GALAMEDIA - Pencopotan spanduk Habib Rizieq Shihab oleh aparat TNI AD dan Polri bukan tanpa masalah. Mereka sempat dikagetkan teriakan-teriakan massa.

Bahkan aparat TNI-Polri sempat bersitegang dengan massa Front Pembela Islam (FPI) saat mencopot spanduk dan baliho di kawasan Slipi, Jakarta Barat, Jumat 20 November 2020.

Sekelompok orang dengan pakaian loreng abu-abu yang keluar dari Gang Petamburan III, Jakarta Pusat, yang merupakan markas FPI, melawan prajurit Kodim 0503 JB yang tengah mencopot sejumlah spanduk ajakan revolusi akhlak bergambar Rizieq.
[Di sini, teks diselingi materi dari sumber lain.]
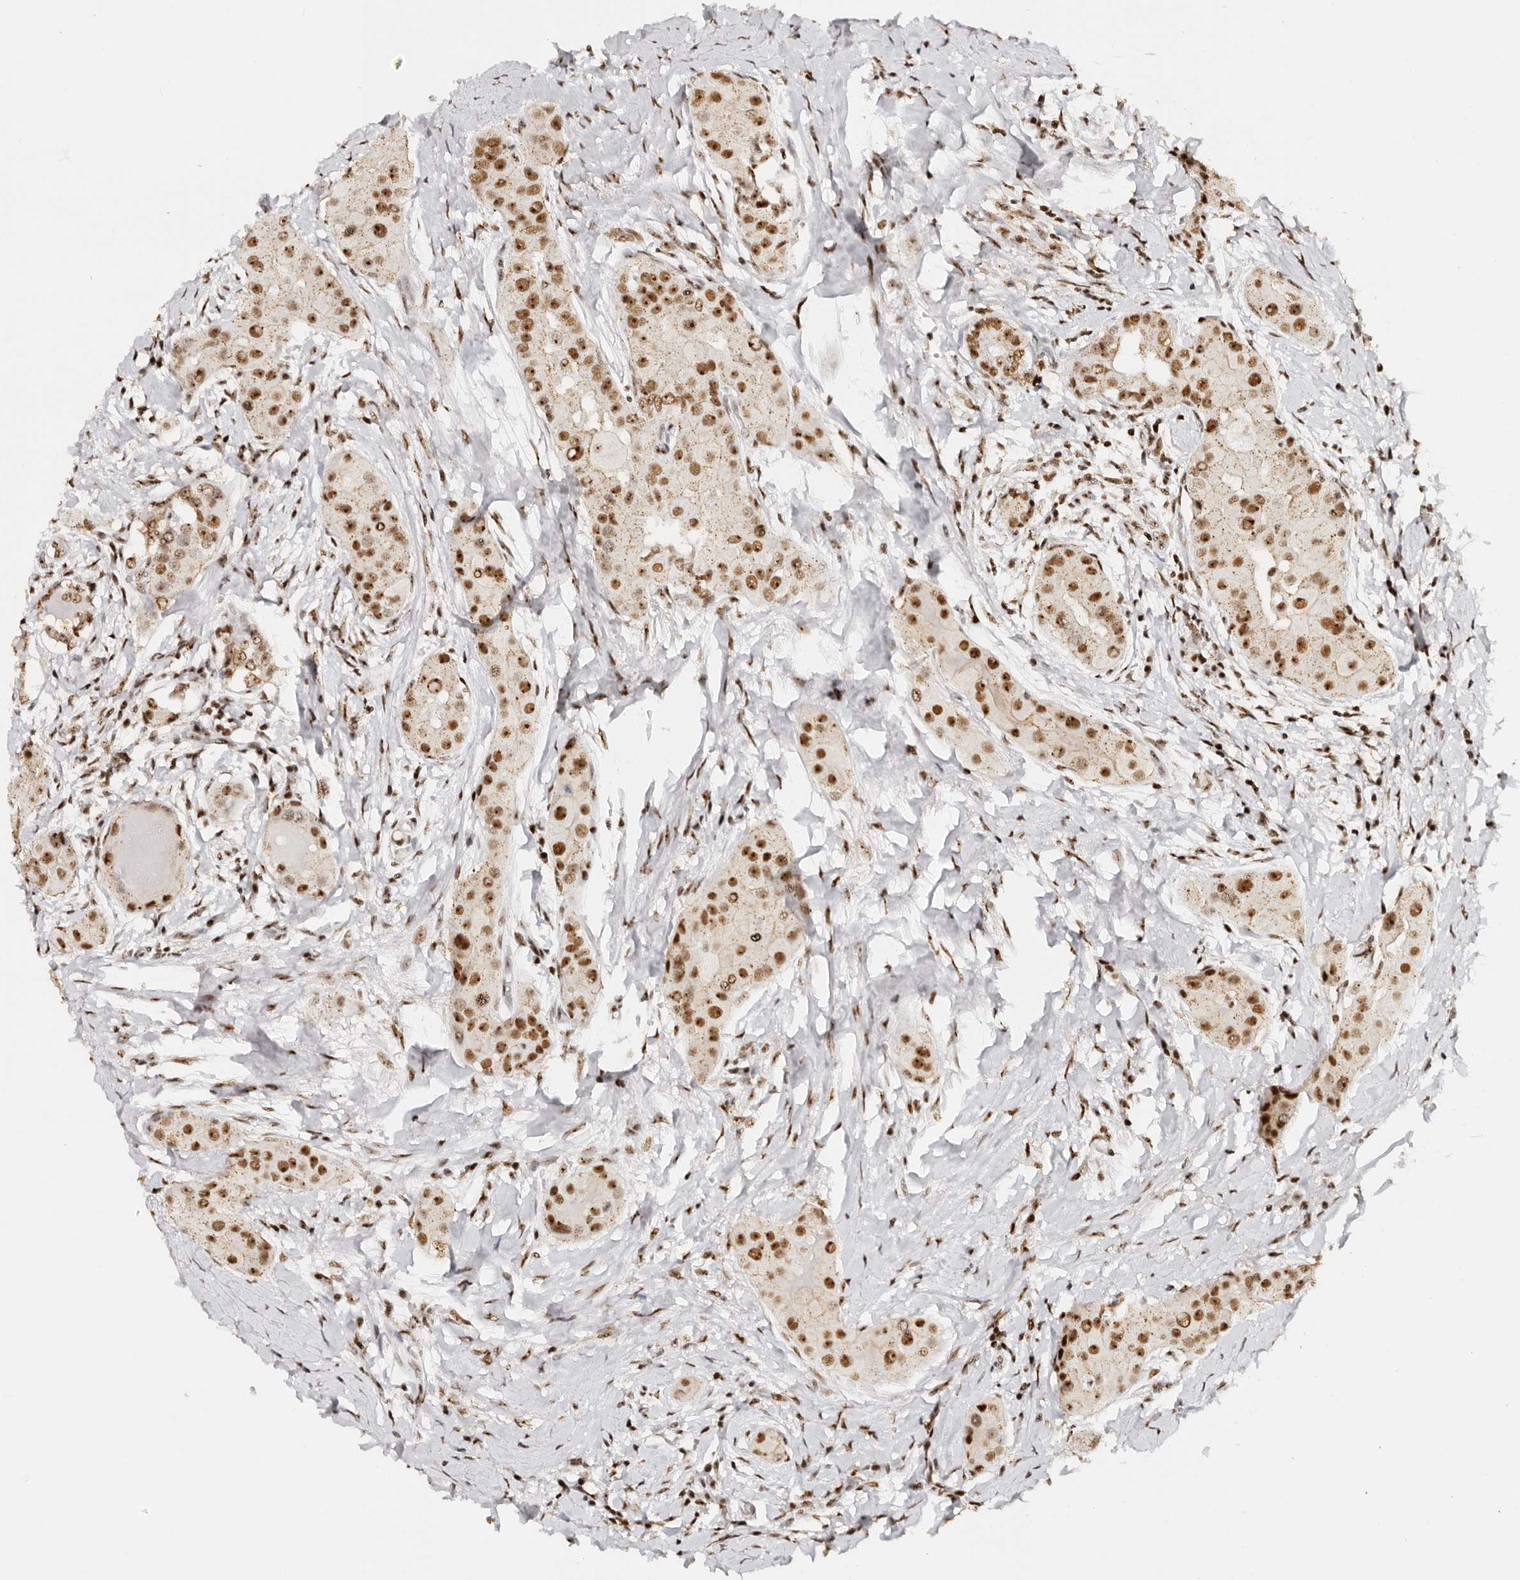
{"staining": {"intensity": "strong", "quantity": ">75%", "location": "nuclear"}, "tissue": "thyroid cancer", "cell_type": "Tumor cells", "image_type": "cancer", "snomed": [{"axis": "morphology", "description": "Papillary adenocarcinoma, NOS"}, {"axis": "topography", "description": "Thyroid gland"}], "caption": "Strong nuclear positivity is present in about >75% of tumor cells in thyroid cancer (papillary adenocarcinoma).", "gene": "IQGAP3", "patient": {"sex": "male", "age": 33}}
“Woi! Woi! Mau ngapain itu! Itu milik rakyat!” teriak sejumlah masa bereaksi atas pencopotan spanduk dan baliho berwajah Imam Besar FPI Rizieq Shihab.

Penertiban spanduk memang dilakukan di wilayah Slipi, yang merupakan wilayah hukum Polres Metro Jakarta Barat. Namun kegiatan tersebut tampak terlihat oleh massa pendukung FPI yang bermarkas tepat di seberang lokasi penindakan di kawasan Petamburan, Jakarta Pusat.

Baca Juga: Kapolda Metro Jaya Baru Ikut-ikutan Presiden Jokowi saat Sindir Anies Baswedan

Tak pelak, ketegangan terjadi antara puluhan massa pendukung FPI dan prajurit Kodim 0503 JB yang sedang menertibkan spanduk dan baliho berposter Rizieq itu.

Anggota Polres Metro Jakarta Barat juga berusaha meredam ketegangan tersebut, sehingga kemacetan kendaraan pun tak terhindarkan di sekitar lokasi kejadian.

Namun prajurit Kodim 0503 JB tidak memperdulikan massa pendukung FPI yang melarang untuk mencopot spanduk tersebut.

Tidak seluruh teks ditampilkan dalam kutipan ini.